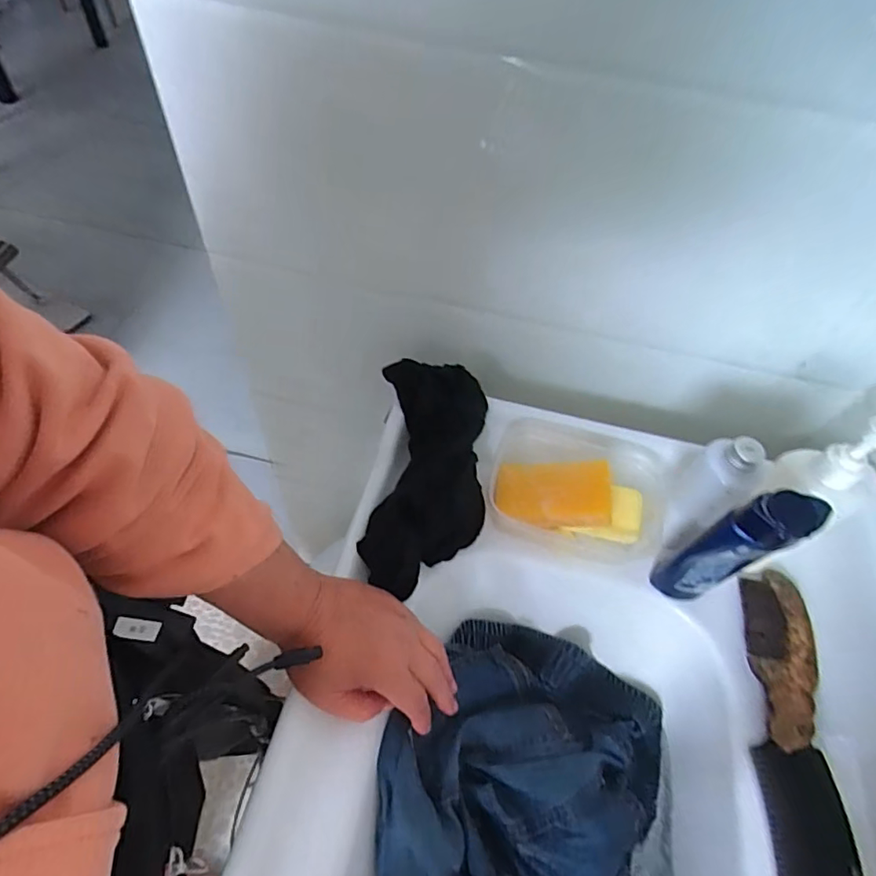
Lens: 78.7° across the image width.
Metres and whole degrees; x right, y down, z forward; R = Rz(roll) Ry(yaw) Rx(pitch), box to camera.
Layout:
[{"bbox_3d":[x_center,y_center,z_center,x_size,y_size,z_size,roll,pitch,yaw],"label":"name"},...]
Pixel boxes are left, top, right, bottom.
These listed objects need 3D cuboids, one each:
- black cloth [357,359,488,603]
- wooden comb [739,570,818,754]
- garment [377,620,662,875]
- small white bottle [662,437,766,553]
* * *
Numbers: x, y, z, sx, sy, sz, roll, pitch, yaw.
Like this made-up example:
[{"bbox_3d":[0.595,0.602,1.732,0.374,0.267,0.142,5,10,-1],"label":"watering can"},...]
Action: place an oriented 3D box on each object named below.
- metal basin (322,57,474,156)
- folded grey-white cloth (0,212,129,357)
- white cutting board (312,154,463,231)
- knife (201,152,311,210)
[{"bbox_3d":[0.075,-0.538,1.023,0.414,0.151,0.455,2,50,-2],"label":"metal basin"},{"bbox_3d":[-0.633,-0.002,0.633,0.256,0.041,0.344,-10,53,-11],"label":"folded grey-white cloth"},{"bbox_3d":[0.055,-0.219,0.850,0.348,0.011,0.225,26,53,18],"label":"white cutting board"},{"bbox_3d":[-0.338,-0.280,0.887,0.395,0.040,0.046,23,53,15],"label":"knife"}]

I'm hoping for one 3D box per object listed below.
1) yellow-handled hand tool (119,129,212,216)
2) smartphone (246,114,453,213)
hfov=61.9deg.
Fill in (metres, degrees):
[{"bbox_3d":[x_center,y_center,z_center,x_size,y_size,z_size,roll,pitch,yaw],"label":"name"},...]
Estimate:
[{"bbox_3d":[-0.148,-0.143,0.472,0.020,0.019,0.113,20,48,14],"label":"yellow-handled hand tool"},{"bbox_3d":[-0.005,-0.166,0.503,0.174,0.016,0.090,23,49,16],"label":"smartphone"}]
==
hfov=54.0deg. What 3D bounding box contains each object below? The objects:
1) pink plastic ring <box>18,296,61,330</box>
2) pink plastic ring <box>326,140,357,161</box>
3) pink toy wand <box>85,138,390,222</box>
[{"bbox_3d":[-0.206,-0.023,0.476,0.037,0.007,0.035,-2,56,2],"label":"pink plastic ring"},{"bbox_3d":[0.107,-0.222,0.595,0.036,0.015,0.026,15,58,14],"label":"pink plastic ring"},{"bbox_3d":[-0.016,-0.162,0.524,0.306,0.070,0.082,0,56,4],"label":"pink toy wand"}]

**TASK TO CARRY OUT**
Read the data above. Pull out each line in which the string "pitch" appears.

**RESULT OF THIS EXERCISE**
Metres and whole degrees; x right, y down, z forward; R = Rz(roll) Ry(yaw) Rx(pitch), box to camera.
[{"bbox_3d":[x_center,y_center,z_center,x_size,y_size,z_size,roll,pitch,yaw],"label":"name"},...]
Numbers: x, y, z, sx, sy, sz, roll, pitch, yaw.
[{"bbox_3d":[x_center,y_center,z_center,x_size,y_size,z_size,roll,pitch,yaw],"label":"name"},...]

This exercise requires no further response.